[EXTRACT PROVIDED]:
┄┄┄┄┄┄┄┄┄┄
Readers of her story were immediately floored. You simply cannot plan to financially grow into a home as things can easily go awry. It became clear to the readers – mostly real estate professionals – that this situation would not end well.

Being “house poor” – spending a large proportion of your total income on your homeownership – can take a toll on even the best relationship. It is incredibly easy to begin resenting your partner when you stress about finances daily. This Redditor, if she follows through with the purchase, will be making a huge mistake. We’re here to ensure the same thing does not happen to you.

A home is not an investment.

 

Do not assume that real estate will go up. On the brighter side, do not assume that if you wait another few years, your dream home will be more expensive. The real estate market is constantly fluctuating based on activity, and we all saw what happened in 2008 with the market crash. You could buy a home at one price and end up selling it a decade later a few thousand less than you paid for it yourself. If you are not planning on living in this home for more than seven years, it is generally cheaper for you to rent.

 

In even some of the best markets, a home may only have a return around 78%. If you ran in the stock market, investments could have a return of over 150%. You’d be far better off in a slightly smaller and cheaper home and investing in the stock market than purchasing a larger home just for the sake of it. Of course, it is far more complicated than this and finances are not always so predictable. A good investor will diversify. 

 

Realize your budget is not negotiable.

 

Buying and selling a home can be very expensive. Between commissions and closing costs, you’re paying around 10% above the price tag of the house. On top of that, the first few years of mortgage payment will primarily be paying interest on the mortgage. 

 

Your budget is there for a reason. Under no condition do you plan it based on future wages or possibilities. This bizarre idea of growing into the home will not work – the lack of money will effect you every month until you start making more. What happens if you never do? A good rule of thumb is to live off of approximately 50-70% of your income, and to save the rest in case of emergency.

 

Your budget is your budget. It doesn’t make sense to spend over your budget because it is over your budget. If you cannot afford something, do not buy it.  Budgeting certainly isn’t fun, but it is all about discipline. In the long term, it (literally) pays off.

 

You always need to be prepared for unexpected homeowner costs.

 

Speaking of your emergency fund – we recommend you have at least 1% of the price of your home prepared each year for potential disasters. A new roof can cost over $10K, and sewer problems over $5K and these expenses are often not covered by insurance. This is, of course, on top of property taxes and basic maintenance and upkeep. 

 

Houses are work – they are expensive and they are time consuming. Your home will need maintenance whether you are financially prepared for it or not. The best thing you can do for yourself is to prepare for these costs before you even make the purchase.

 

Live below your means so you can live well.

 

You deserve to live a life of comfort and satisfaction. Do not buy a home with the intent to cut back on unnecessary luxuries you already partake in – a true change in habit is a difficult process. You should be able to treat yourself. You should be able to make basic purchases without stressing about your bills that month. You should be able to take time off work occasionally without worrying about the money you’ll miss out on. Your home is where you live – it is not just the place, but the lifestyle you’ll be required to live after the purchase.
┄┄┄┄┄┄┄┄┄┄
[PROVIDED DATA]:
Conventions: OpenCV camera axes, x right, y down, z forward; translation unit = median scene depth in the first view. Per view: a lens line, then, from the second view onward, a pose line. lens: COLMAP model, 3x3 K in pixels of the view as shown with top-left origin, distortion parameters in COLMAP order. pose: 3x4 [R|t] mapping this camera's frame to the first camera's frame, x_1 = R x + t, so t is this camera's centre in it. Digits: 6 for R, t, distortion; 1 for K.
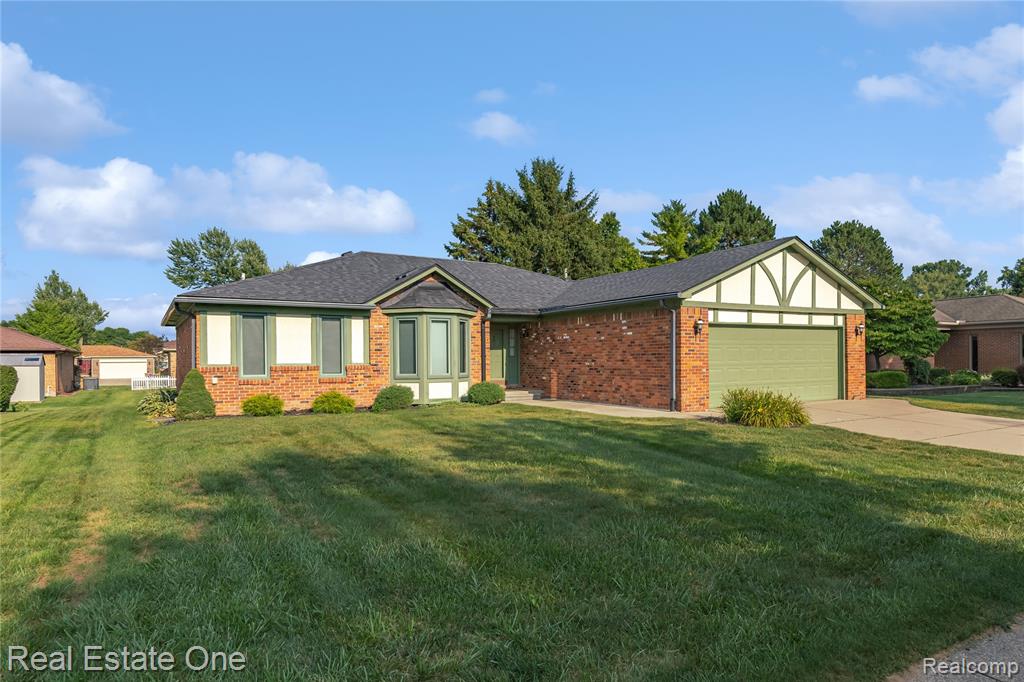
┄┄┄┄┄┄┄┄┄┄
[WORK REQUIRED]:
Answer these questions about the home-buying article:
1. If you don't plan to live in a home for more than how many years is renting generally cheaper?
2. What share of your income does the article's rule of thumb say to live off?
3. What portion of the home's price does the article recommend setting aside each year for potential disasters?

[REPLY TO THE TASK]:
1. Seven years.
2. Approximately 50-70%.
3. At least 1%.